§ **WHAT THE TASK REQUIRES**: Reproduce exactly, and only, the lines below from the one containing "su sostenibilidad." through the one containing "Accessibilité : Partiellement conforme : 68%".

Segment Open

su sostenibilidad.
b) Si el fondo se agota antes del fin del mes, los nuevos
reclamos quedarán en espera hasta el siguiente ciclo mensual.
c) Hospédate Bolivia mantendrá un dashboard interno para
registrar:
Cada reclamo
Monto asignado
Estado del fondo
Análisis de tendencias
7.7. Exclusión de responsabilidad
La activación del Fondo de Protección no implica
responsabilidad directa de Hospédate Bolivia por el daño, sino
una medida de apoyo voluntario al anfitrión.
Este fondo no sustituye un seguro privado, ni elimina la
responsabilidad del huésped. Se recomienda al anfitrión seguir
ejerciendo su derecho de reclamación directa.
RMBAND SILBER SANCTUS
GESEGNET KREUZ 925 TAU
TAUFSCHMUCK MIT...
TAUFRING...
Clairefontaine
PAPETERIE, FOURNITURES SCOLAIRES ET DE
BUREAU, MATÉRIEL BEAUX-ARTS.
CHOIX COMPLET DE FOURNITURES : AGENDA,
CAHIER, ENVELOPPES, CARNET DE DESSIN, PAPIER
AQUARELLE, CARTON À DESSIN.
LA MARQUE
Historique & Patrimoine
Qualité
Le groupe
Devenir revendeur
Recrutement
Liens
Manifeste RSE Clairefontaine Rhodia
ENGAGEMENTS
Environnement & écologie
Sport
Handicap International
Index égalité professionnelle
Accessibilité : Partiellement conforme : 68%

Segment Closed
Segment Open

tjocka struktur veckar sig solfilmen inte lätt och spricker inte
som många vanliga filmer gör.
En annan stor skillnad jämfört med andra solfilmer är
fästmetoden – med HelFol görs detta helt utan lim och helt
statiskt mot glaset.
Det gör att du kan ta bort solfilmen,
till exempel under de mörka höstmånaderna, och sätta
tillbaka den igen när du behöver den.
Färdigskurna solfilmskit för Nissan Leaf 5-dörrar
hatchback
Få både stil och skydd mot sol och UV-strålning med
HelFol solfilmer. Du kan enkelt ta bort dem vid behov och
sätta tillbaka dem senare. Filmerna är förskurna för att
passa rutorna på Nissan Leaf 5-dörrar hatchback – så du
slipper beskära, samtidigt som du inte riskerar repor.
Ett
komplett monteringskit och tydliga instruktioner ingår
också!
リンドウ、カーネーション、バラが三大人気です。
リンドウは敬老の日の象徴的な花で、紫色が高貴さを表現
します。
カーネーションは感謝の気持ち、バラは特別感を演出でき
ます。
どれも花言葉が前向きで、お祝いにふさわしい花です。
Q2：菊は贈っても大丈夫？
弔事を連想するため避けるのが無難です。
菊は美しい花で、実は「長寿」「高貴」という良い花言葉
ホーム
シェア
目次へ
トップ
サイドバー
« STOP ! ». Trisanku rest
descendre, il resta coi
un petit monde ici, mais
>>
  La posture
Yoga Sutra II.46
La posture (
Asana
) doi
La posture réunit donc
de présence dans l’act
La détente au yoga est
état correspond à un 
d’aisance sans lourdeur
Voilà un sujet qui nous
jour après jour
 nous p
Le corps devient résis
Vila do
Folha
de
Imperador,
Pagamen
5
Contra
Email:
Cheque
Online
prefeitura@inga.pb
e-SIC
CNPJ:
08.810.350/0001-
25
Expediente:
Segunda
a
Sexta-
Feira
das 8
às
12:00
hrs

Segment Closed

§ **OUTPUT BELOW**:
su sostenibilidad.
b) Si el fondo se agota antes del fin del mes, los nuevos
reclamos quedarán en espera hasta el siguiente ciclo mensual.
c) Hospédate Bolivia mantendrá un dashboard interno para
registrar:
Cada reclamo
Monto asignado
Estado del fondo
Análisis de tendencias
7.7. Exclusión de responsabilidad
La activación del Fondo de Protección no implica
responsabilidad directa de Hospédate Bolivia por el daño, sino
una medida de apoyo voluntario al anfitrión.
Este fondo no sustituye un seguro privado, ni elimina la
responsabilidad del huésped. Se recomienda al anfitrión seguir
ejerciendo su derecho de reclamación directa.
RMBAND SILBER SANCTUS
GESEGNET KREUZ 925 TAU
TAUFSCHMUCK MIT...
TAUFRING...
Clairefontaine
PAPETERIE, FOURNITURES SCOLAIRES ET DE
BUREAU, MATÉRIEL BEAUX-ARTS.
CHOIX COMPLET DE FOURNITURES : AGENDA,
CAHIER, ENVELOPPES, CARNET DE DESSIN, PAPIER
AQUARELLE, CARTON À DESSIN.
LA MARQUE
Historique & Patrimoine
Qualité
Le groupe
Devenir revendeur
Recrutement
Liens
Manifeste RSE Clairefontaine Rhodia
ENGAGEMENTS
Environnement & écologie
Sport
Handicap International
Index égalité professionnelle
Accessibilité : Partiellement conforme : 68%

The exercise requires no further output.